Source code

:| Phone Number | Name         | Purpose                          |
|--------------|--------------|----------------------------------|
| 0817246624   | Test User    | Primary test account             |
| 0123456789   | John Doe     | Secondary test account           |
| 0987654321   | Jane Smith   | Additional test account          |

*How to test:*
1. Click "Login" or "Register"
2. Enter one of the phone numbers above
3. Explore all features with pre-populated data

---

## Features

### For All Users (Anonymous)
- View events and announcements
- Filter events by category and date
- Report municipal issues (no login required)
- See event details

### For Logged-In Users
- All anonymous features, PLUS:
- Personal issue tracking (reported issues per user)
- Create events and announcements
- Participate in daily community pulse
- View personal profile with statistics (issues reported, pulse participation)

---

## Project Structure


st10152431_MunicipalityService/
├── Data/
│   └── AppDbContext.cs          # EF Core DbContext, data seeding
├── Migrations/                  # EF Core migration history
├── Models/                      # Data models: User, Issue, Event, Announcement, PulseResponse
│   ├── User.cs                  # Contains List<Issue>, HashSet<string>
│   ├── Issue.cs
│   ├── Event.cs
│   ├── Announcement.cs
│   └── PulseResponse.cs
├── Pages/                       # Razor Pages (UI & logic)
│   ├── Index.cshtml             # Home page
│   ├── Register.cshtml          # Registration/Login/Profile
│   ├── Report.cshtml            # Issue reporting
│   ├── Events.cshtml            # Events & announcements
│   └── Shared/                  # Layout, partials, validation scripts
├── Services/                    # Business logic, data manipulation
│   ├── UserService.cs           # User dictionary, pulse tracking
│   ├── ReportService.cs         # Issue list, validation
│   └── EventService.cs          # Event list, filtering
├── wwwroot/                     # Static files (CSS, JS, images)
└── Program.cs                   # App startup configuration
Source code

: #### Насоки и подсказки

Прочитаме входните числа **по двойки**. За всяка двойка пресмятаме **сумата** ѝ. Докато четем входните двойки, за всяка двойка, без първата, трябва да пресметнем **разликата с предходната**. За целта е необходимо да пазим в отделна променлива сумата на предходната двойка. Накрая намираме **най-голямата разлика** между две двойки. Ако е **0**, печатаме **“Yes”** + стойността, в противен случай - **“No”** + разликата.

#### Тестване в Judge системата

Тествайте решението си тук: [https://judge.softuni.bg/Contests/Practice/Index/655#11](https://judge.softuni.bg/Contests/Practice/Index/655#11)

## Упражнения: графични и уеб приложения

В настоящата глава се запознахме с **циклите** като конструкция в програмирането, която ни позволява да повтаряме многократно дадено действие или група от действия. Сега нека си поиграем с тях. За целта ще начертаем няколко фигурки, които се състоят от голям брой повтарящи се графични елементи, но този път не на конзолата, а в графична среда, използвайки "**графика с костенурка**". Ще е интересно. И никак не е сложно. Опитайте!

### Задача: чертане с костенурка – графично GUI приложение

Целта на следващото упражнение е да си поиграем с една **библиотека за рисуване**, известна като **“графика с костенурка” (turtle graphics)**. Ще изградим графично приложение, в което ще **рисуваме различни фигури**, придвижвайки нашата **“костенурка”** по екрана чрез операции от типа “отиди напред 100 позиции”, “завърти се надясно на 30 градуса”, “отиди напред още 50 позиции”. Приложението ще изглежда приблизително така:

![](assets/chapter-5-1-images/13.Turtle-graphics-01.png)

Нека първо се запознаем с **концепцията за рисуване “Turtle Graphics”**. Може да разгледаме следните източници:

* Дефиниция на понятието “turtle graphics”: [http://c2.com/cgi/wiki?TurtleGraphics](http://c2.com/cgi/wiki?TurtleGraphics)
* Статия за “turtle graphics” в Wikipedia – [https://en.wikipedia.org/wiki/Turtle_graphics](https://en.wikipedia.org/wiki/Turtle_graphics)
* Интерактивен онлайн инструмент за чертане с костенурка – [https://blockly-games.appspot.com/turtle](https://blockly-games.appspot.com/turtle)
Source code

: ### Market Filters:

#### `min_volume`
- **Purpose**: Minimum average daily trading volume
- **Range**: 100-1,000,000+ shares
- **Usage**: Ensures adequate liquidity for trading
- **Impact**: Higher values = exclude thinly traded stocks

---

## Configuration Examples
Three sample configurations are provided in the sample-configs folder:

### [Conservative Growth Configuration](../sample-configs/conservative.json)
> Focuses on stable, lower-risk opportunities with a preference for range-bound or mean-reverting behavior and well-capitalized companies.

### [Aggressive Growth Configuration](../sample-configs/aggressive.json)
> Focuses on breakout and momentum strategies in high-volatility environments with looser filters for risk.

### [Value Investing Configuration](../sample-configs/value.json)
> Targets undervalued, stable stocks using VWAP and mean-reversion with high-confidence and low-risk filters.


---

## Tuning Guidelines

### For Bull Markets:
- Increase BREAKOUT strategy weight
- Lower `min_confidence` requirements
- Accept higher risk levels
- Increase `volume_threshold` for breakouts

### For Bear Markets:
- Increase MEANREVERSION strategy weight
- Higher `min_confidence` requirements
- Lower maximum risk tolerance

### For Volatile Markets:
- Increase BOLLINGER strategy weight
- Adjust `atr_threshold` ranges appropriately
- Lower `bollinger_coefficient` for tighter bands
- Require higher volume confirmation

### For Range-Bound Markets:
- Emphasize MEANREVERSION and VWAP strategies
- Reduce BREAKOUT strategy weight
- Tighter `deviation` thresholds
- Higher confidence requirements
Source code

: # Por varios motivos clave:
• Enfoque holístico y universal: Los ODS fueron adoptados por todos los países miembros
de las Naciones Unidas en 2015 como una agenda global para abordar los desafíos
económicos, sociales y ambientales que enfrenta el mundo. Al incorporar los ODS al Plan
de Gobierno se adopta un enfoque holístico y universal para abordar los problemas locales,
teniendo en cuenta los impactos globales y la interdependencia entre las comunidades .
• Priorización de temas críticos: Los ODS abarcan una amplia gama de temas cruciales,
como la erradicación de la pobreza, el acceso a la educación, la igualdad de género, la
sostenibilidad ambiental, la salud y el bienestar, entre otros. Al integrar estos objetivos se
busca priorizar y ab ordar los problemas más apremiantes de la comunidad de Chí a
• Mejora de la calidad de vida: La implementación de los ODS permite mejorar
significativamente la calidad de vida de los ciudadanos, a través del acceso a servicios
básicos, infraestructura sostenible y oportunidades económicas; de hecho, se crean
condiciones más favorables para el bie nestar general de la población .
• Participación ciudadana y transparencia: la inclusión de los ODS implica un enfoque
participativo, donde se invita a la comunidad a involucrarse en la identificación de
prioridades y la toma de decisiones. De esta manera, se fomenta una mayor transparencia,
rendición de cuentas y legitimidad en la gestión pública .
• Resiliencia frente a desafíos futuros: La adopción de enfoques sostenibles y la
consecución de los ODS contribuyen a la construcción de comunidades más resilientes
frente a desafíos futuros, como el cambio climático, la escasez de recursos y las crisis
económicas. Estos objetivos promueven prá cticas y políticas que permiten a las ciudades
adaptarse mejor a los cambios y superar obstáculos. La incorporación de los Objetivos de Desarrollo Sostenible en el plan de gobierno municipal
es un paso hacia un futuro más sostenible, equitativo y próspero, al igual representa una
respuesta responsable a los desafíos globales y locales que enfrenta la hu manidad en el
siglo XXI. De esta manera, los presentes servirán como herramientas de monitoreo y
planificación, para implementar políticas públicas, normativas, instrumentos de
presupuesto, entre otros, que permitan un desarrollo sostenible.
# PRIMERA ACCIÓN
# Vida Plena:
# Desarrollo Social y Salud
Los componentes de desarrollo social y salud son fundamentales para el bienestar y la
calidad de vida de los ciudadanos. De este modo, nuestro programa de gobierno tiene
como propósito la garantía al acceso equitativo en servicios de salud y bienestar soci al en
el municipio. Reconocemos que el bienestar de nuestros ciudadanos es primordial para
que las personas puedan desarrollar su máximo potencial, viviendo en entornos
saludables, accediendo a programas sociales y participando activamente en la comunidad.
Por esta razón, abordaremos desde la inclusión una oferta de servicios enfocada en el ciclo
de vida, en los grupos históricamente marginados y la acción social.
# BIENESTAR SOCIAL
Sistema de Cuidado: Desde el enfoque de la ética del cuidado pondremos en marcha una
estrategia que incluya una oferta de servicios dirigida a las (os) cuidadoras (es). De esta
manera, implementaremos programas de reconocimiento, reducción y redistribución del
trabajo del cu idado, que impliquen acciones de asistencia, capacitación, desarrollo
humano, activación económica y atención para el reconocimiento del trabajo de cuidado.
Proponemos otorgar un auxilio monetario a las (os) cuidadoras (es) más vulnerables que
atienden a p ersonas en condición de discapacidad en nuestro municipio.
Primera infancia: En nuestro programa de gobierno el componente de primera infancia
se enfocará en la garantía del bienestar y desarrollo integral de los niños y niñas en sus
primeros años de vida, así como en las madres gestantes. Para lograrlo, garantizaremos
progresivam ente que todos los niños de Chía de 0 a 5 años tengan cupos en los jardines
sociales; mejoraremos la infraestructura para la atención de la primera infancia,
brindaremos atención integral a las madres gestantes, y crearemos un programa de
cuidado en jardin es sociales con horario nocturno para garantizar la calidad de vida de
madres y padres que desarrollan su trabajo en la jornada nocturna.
- - - - - - -
Exercise instructions –
Gather every line in the material above that contains the word "Growth" and list them.

The completed task –
### [Conservative Growth Configuration](../sample-configs/conservative.json)
### [Aggressive Growth Configuration](../sample-configs/aggressive.json)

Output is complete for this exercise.